Oil prices were steady today on firmer global share prices, but trade was muted by US Independence Day holiday despite news of negotiation between the Libyan government and rebels and Greece's debt concerns.
US crude was trading eight cents up at $95.02 a barrel by 1400 GMT. ICE Brent crude was 23 cents lower at $111.54 a barrel.
Oil prices have been supported by gains in global equity markets since last week, Christopher Bellew, oil trader with Jefferies Bache, said. "I think the stock market rebound indicates some confidence in growth," he said.
The MSCI world equity index rose 0.3 per cent to hit its highest since early June.
European stocks ticked higher while emerging shares rose nearly 1 percent, helped by Shanghai stocks which hit a six-week peak.
Stock markets were supported as euro zone finance ministers over the weekend approved a €12 billion instalment of aid for Greece and said the details of a second aid package would be finalised by mid-September.
The oil market would have been more volatile if US markets had not shut, some analysts said.
"With US markets closed for the Independence Day, we are not likely to see much direction in prices today and trade near the previous day's close," Harry Tchilinguirian, BNP Paribas' head of commodity markets strategy, said.
Analysts also pointed out that oil's fundamentals remained relatively weak.
The Independence Day holiday is traditionally seen by oil traders as marking the height of US gasoline demand.

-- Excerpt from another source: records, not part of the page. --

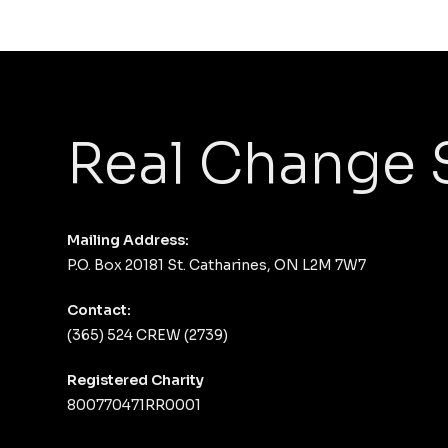
Real Change 
Mailing Address:
P.O. Box 20181 St. Catharines, ON L2M 7W7
Contact:
(365) 524 CREW (2739)
Registered Charity
800770471RR0001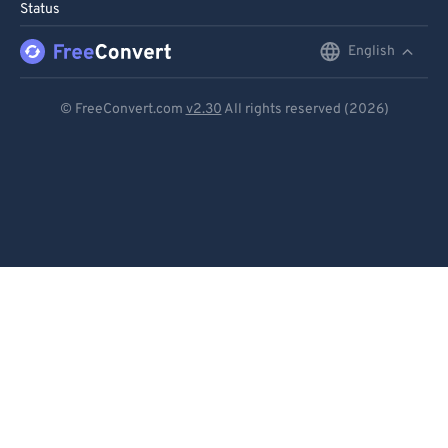
Status
English
English
Deutsch
© FreeConvert.com
v2.30
All rights reserved (2026)
Español
Français
Português
Italiano
Dutch
日本語
简体中文
繁體中文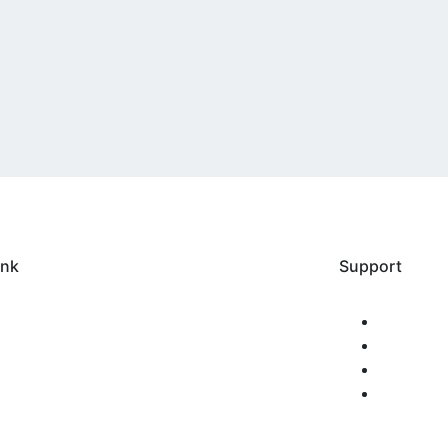
ink
Support
Home
FAQS
bout us
Privacy
erification
Policy
tudent Login
Terms 
ogin
Conditio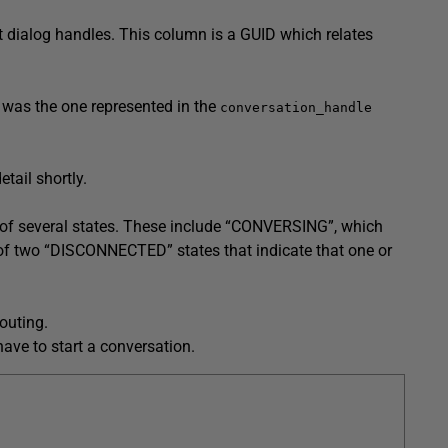
nt dialog handles. This column is a GUID which relates
e was the one represented in the
conversation_handle
tail shortly.
ny of several states. These include “CONVERSING”, which
of two “DISCONNECTED” states that indicate that one or
outing.
have to start a conversation.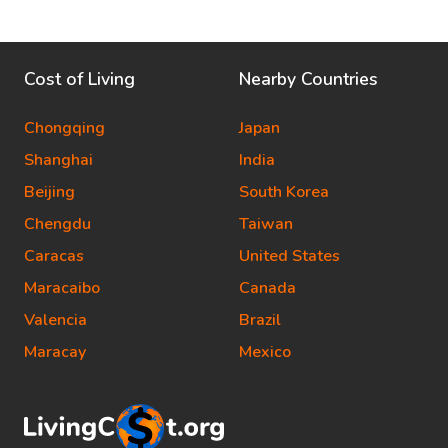
Cost of Living
Nearby Countries
Chongqing
Japan
Shanghai
India
Beijing
South Korea
Chengdu
Taiwan
Caracas
United States
Maracaibo
Canada
Valencia
Brazil
Maracay
Mexico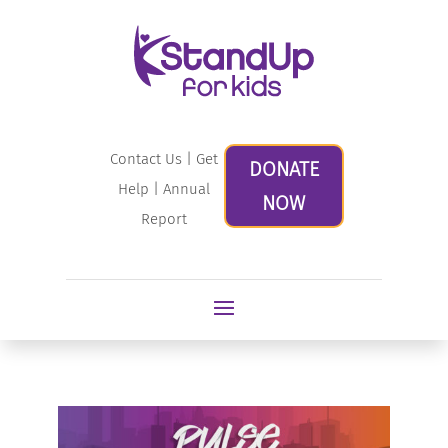
Contact Us
|
Get
DONATE
Help
|
Annual
NOW
Report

However, US travel group AAA said in late June road travel at the weekend would fall 2.5 per cent from a year ago as expensive gasoline eats at driving demand.
"US refiners will be praying that plenty of drivers hit the road over the holiday weekend to give a boost to weary gasoline demand fundamentals. However, projections are not very hopeful," JBC Energy said in its research note.
The International Energy Agency's (IEA) emergency stock release continued to be a focus for oil markets.
The tender to sell crude oil from US strategic petroleum reserves (SPR) as a part of the IEA stock release was oversubscribed by active bids.
But analysts pointed out the full volume of 60 million barrels may not be absorbed due to globally weak demand.
Speculators betting on oil cut net-long positions in the week to June 28th in a continuation of the previous week's trend, data from the IntercontinentalExchange (ICE) showed today.
Data from the US Commodity Futures Trading Commission (CFTC) on Friday also showed hedge funds and other large speculators cut their net long US crude futures and options positions in New York and London last week to the lowest level since November as prices slid.
US oil inventory data from industry group the American Petroleum Institute and the government's Department of Energy will be delayed by a day to Wednesday and Thursday, respectively, due to the Independence Day holiday.
In Libya, whose crude export disruption led to the IEA stock release, the government has had meetings in foreign capitals with representatives of the opposition to try to negotiate a peace deal, a spokesman for Muammar Gaddafi's administration said.
In the North Sea, oil output at the UK's largest oilfield, the Buzzard field, resumed at the weekend after a brief stoppage last week, trading sources said.